**What this task involves**
Send back all of the data, word for word.

**Raw data**

——————————

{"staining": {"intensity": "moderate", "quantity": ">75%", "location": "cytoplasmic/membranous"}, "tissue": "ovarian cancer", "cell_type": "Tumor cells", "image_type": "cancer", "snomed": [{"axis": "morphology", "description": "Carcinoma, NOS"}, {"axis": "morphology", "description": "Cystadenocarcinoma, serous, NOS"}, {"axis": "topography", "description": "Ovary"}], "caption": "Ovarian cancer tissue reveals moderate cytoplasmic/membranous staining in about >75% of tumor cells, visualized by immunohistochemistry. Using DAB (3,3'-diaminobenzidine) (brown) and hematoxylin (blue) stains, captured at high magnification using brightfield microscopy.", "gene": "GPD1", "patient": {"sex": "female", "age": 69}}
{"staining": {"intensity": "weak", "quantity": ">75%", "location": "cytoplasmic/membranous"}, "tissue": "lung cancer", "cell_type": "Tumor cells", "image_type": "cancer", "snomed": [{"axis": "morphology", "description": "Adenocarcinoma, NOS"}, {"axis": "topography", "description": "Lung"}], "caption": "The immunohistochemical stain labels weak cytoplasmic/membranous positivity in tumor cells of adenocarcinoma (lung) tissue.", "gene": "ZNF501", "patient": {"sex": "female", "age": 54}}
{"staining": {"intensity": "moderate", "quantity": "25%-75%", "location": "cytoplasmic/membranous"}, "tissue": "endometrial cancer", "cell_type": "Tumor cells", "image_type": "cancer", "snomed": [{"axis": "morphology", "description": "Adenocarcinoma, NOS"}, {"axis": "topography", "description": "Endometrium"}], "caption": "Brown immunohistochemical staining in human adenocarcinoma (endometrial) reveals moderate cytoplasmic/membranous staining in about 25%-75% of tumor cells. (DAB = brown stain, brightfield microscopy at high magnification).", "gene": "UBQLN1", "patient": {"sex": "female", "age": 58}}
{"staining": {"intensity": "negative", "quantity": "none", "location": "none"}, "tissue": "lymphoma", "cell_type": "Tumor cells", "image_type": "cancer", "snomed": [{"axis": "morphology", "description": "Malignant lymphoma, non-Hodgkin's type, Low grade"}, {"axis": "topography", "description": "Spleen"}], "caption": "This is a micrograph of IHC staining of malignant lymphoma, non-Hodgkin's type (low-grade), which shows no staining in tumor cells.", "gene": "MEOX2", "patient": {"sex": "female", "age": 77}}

——————————

**Solution to this task**
{"staining": {"intensity": "moderate", "quantity": ">75%", "location": "cytoplasmic/membranous"}, "tissue": "ovarian cancer", "cell_type": "Tumor cells", "image_type": "cancer", "snomed": [{"axis": "morphology", "description": "Carcinoma, NOS"}, {"axis": "morphology", "description": "Cystadenocarcinoma, serous, NOS"}, {"axis": "topography", "description": "Ovary"}], "caption": "Ovarian cancer tissue reveals moderate cytoplasmic/membranous staining in about >75% of tumor cells, visualized by immunohistochemistry. Using DAB (3,3'-diaminobenzidine) (brown) and hematoxylin (blue) stains, captured at high magnification using brightfield microscopy.", "gene": "GPD1", "patient": {"sex": "female", "age": 69}}
{"staining": {"intensity": "weak", "quantity": ">75%", "location": "cytoplasmic/membranous"}, "tissue": "lung cancer", "cell_type": "Tumor cells", "image_type": "cancer", "snomed": [{"axis": "morphology", "description": "Adenocarcinoma, NOS"}, {"axis": "topography", "description": "Lung"}], "caption": "The immunohistochemical stain labels weak cytoplasmic/membranous positivity in tumor cells of adenocarcinoma (lung) tissue.", "gene": "ZNF501", "patient": {"sex": "female", "age": 54}}
{"staining": {"intensity": "moderate", "quantity": "25%-75%", "location": "cytoplasmic/membranous"}, "tissue": "endometrial cancer", "cell_type": "Tumor cells", "image_type": "cancer", "snomed": [{"axis": "morphology", "description": "Adenocarcinoma, NOS"}, {"axis": "topography", "description": "Endometrium"}], "caption": "Brown immunohistochemical staining in human adenocarcinoma (endometrial) reveals moderate cytoplasmic/membranous staining in about 25%-75% of tumor cells. (DAB = brown stain, brightfield microscopy at high magnification).", "gene": "UBQLN1", "patient": {"sex": "female", "age": 58}}
{"staining": {"intensity": "negative", "quantity": "none", "location": "none"}, "tissue": "lymphoma", "cell_type": "Tumor cells", "image_type": "cancer", "snomed": [{"axis": "morphology", "description": "Malignant lymphoma, non-Hodgkin's type, Low grade"}, {"axis": "topography", "description": "Spleen"}], "caption": "This is a micrograph of IHC staining of malignant lymphoma, non-Hodgkin's type (low-grade), which shows no staining in tumor cells.", "gene": "MEOX2", "patient": {"sex": "female", "age": 77}}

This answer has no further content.